--- DIRECTIONS ---
(a) In the HPE Slingshot article, why do modern system architectures move systems software and its workloads between pieces of silicon? Answer in one to three sentences.
(b) Copy the HPE Slingshot article word for word from "With the new" to "interface card itself.".

--- SOURCE PASSAGE ---
________________

HPE Slingshot Makes The GPUs Do Control Plane Compute

In modern system architecture, there is a lot of shifting pieces of systems software (particularly in the control plane) and often their workloads around between pieces of silicon to get better bang for the buck, to improve the overall security of the system, or both. But it is important to remember that one compute engine’s offload is another compute engine’s onload, and no matter what, the computation still needs to get done somewhere.

With the new “Cassini” Slingshot 11 network interface card that works in concert with the “Rosetta” Slingshot Ethernet switch ASIC, HPE has offloaded some of the calculating that is done to manage the control planes for both computation and communication using the Message Passing Interface (MPI) protocol commonly used for distributed HPC applications and sometimes for AI training frameworks from the CPU to the GPU – and interestingly, not the network interface card itself.

This offload technique created by HPE’s engineers is called stream triggered communication, and it is part of the “Frontier” exascale-class supercomputer at Oak Ridge National Laboratories and the many machines that will be chips off this exascale block. In a recent paper, which you can read here, HPE showed off the new MPI offload method, making the distinction between the typical MPI communication that is GPU aware versus the stream triggered method that is GPU stream aware.

Here’s the gist. With normal GPU aware MPI software, inside the node the GPU vendors – the only two that matter today are Nvidia and AMD – have their own mechanisms for doing peer-to-peer communications between the GPUs – in this case NVLink and Infinity Fabric. For MPI data exchanges between GPUs located in different nodes, which is often required for running large simulations and models as well as for large AI training runs, MPI data movement is done through Remote Direct Memory Access methods, pioneered with InfiniBand adapters decades ago, which allow for the transfer of data between a GPU and a network interface card without the interaction of the host CPU’s network stack.

________________

--- MATERIAL PROVIDED ---
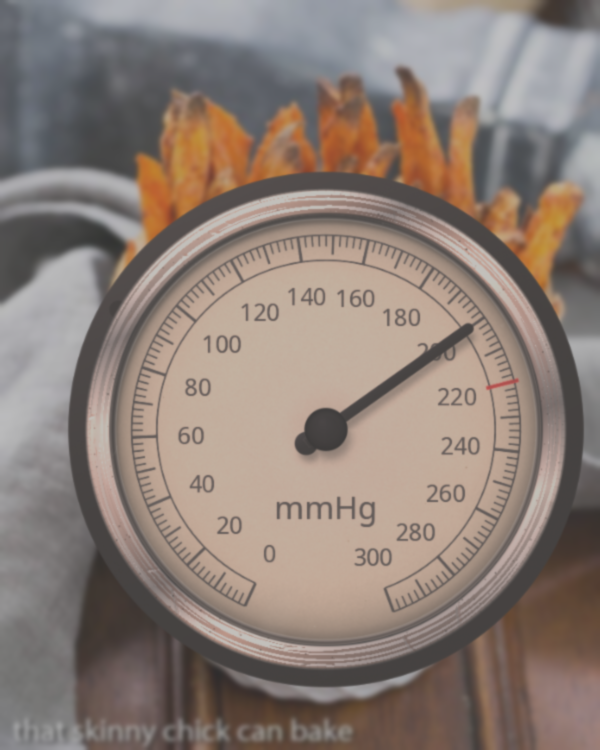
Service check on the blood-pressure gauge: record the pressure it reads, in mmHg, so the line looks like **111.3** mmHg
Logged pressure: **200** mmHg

________________

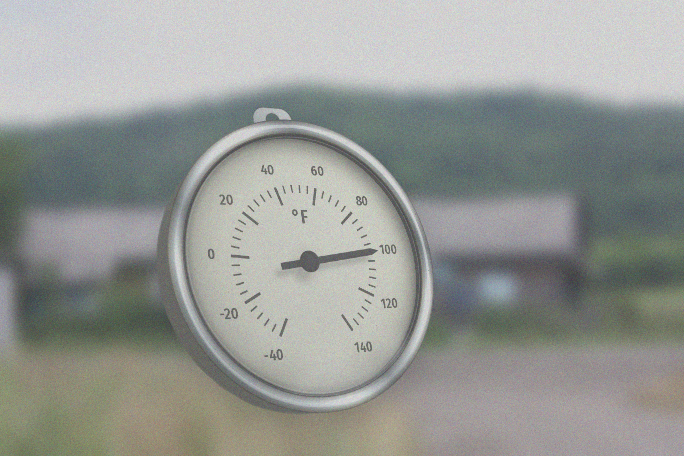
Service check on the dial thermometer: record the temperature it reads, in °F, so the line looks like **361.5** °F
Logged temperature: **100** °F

________________

--- RESPONSE LIST ---
(a) They move systems software and its workloads, especially in the control plane, between pieces of silicon to get better bang for the buck, to improve the overall security of the system, or both. The computation still has to get done somewhere.

(b)
With the new “Cassini” Slingshot 11 network interface card that works in concert with the “Rosetta” Slingshot Ethernet switch ASIC, HPE has offloaded some of the calculating that is done to manage the control planes for both computation and communication using the Message Passing Interface (MPI) protocol commonly used for distributed HPC applications and sometimes for AI training frameworks from the CPU to the GPU – and interestingly, not the network interface card itself.